I was the middle child and was my mother’s favourite, probably because I didn’t cause trouble at home, got good grades, and we had a similar sense of humour. We laughed a lot in our family.

My favourite sports were tennis, ping pong, basketball, soccer and softball. I was good at games that didn’t require too much size or bulk. My hobbies included tinkering with Erector sets and electronics, and various art projects involving balsa wood, clay and anything I could draw on. My reading was mostly limited to comic books.

I have been compulsively creative for as long as I can remember. When I was very young I thought I would be either an inventor or a cartoonist when I grew up.
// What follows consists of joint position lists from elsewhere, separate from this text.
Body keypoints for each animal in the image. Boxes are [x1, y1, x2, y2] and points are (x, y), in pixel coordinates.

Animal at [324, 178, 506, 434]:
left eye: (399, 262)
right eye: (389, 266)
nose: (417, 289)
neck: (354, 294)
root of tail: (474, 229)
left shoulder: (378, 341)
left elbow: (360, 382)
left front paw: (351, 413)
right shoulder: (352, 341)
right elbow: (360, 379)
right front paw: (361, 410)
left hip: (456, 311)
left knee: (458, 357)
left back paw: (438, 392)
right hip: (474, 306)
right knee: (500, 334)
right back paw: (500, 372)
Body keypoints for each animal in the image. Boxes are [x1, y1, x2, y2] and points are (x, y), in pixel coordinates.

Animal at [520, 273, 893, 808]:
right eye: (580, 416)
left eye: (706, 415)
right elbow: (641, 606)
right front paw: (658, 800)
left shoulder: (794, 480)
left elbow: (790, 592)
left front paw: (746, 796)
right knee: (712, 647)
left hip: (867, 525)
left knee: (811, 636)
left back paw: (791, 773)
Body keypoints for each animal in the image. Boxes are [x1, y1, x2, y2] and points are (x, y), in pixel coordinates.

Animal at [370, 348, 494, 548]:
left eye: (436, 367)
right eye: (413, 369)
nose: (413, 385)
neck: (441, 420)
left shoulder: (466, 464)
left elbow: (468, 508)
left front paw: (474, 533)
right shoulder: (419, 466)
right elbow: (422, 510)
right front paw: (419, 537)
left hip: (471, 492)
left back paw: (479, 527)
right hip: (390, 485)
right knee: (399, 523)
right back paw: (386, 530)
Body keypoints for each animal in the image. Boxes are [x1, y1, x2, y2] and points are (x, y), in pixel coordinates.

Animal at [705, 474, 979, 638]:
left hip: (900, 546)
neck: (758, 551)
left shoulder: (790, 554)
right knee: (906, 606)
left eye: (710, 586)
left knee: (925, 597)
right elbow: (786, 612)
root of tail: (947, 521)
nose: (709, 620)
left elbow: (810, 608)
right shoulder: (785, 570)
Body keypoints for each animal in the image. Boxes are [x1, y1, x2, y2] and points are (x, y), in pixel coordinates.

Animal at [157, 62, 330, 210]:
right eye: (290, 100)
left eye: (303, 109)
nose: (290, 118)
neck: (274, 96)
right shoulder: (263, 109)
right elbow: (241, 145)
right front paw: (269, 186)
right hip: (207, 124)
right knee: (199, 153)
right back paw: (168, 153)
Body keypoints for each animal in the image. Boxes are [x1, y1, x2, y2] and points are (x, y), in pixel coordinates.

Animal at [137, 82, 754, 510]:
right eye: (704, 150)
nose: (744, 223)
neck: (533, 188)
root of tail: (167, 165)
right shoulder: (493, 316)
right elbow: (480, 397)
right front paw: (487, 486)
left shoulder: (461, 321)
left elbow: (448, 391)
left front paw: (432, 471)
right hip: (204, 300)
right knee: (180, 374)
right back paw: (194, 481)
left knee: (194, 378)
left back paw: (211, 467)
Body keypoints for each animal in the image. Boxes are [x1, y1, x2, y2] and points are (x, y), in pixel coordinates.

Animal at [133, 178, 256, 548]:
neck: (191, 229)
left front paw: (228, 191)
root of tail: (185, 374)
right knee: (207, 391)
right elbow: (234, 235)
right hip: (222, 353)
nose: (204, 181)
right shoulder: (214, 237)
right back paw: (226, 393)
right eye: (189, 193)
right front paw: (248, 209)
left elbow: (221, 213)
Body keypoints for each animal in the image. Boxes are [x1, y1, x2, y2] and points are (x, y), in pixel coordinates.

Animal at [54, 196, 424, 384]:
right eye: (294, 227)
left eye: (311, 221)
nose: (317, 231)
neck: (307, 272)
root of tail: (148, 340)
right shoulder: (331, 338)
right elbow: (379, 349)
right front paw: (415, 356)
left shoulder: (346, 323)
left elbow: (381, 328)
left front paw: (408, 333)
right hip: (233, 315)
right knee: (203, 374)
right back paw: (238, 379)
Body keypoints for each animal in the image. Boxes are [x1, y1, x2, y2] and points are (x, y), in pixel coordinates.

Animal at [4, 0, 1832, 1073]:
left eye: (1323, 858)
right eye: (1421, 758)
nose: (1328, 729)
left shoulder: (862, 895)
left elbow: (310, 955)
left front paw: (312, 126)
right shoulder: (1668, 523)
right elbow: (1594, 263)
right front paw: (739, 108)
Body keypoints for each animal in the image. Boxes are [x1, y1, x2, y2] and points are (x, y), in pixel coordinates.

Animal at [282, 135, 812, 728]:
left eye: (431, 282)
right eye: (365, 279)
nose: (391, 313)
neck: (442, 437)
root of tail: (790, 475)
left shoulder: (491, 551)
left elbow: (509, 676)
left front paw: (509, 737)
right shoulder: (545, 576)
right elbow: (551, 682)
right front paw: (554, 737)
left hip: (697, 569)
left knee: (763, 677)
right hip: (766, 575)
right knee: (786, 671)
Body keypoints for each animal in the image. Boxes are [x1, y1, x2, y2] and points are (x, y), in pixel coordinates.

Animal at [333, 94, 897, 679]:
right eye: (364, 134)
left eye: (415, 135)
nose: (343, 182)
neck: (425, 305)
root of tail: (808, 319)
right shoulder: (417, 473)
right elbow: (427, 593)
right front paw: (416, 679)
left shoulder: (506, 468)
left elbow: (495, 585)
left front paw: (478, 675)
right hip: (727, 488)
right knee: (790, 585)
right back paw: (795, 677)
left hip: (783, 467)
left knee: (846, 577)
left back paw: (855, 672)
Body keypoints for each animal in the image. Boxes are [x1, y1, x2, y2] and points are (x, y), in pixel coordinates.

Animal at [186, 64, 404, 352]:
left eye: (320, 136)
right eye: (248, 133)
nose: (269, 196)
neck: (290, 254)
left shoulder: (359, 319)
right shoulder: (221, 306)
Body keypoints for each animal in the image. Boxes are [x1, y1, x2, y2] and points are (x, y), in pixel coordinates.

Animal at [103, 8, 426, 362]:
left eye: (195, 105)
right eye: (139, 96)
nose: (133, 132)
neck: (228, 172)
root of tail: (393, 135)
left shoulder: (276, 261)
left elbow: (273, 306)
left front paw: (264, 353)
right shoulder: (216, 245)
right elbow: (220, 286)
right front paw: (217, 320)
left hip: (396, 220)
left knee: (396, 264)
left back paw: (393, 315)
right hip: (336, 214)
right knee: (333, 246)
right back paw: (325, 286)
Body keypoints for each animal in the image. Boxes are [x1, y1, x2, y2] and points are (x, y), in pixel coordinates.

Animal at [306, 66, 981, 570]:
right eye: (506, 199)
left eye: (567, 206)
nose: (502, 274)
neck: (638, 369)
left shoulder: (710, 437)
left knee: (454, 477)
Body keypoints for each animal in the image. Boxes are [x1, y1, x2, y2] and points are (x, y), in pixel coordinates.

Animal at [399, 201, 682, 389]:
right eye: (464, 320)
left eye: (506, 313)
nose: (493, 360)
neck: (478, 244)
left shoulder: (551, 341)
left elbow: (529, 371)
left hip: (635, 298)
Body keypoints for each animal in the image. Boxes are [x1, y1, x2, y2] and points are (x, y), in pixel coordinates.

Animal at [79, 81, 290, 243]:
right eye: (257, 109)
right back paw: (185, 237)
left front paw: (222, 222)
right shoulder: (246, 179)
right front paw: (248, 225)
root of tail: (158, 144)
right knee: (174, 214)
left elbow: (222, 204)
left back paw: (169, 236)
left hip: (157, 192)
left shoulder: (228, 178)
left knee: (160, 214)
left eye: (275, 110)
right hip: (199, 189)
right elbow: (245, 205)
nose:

As I got older, and more practical, I thought I would be a lawyer or a businessman. My undergraduate degree was in economics, and I later got an MBA from Berkeley. Interestingly, all of those skills go into my cartooning career. You’d be amazed how many legal contracts and business decisions and, in a sense — inventions, go into my job.

I used to make drawings of my teachers and classmates, generally in humorous or obscene poses. When I threw away the drawings, classmates sometimes retrieved them from the trash, unwrinkled them, and told me they would keep them in case I became famous some day. So my guess is that my success wasn’t as much of a surprise.

I would recommend creating comics that work on the Internet, which means edgier material and those aimed at younger readers. Work on the writing first and artwork second. Artists are a dime a dozen. Funny writers are rare.